Отец Никодим поперхнулся ракией, а Йована чуть не рухнула в обморок от смущения. Матвей засмеялся:
— Да ладно, попались, голубки! На свадьбу хоть пригласите?
— Пригласим, — прокашлявшись, басом ответил отец Никодим. — Если у нас покрестишь дитя. А нет — шуганем поганой метлой!
— Смотри, я ведь хотел тебе пол посылки подарить! — предупредил его Матвей. — Ничего теперь не дам!
— И слава Богу! — перекрестилась Йована. — Не надо Никодиму этого…

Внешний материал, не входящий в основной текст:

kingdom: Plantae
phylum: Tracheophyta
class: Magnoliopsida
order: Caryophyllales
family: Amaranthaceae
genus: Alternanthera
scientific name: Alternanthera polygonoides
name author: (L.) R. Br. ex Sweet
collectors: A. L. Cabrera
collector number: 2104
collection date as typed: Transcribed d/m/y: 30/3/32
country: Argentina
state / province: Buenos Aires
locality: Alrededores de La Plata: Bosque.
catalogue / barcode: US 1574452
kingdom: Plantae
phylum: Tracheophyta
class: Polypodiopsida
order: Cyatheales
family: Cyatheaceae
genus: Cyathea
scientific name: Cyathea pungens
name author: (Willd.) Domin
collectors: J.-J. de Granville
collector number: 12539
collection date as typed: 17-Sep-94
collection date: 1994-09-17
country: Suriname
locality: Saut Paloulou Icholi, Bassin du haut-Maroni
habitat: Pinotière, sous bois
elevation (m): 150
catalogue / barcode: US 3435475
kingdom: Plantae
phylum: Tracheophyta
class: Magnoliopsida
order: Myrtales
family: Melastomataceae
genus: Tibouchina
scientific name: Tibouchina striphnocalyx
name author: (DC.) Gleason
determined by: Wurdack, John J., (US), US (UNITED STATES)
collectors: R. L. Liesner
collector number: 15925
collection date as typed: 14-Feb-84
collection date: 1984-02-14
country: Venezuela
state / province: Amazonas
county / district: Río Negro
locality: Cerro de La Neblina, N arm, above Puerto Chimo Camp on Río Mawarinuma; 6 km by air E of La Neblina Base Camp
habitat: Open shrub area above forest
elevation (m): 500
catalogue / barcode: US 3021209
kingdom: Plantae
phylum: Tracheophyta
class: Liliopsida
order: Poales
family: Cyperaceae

Матвей вдруг встал, ушел в комнату и вскоре вернулся со снятой со стены картиной. Ангел, печальный и прекрасный, словно наполнил маленькую веранду умиротворением и покоем. Матвей прислонил картину к незаконченному рисунку на мольберте и решительно сказал:
— Подарю ему. Пусть Милена вернется в семью.
Ксюша тяжело встала, поддерживая рукой большой живот, и подошла к нему, взглянула в глаза:
— Тем более, что у нас будет наша Милена…
Эпилог
Маленькая пухленькая девочка весело засмеялась, схватив мужчину за пышные жесткие усы. Тот аккуратно взял ее за ручку, освобождаясь, и вытер одинокую слезу с ресниц, сказал что-то по-сербски. Йована со смехом перевела:
— Маленький ангел!
Ксюша прижалась к Матвею, с умилением глядя на семимесячную дочку. Матвей обнял жену, погладил ее по плечу и сказал мужчине:
— Я рад, что мы все собрались здесь. Спасибо за приглашение!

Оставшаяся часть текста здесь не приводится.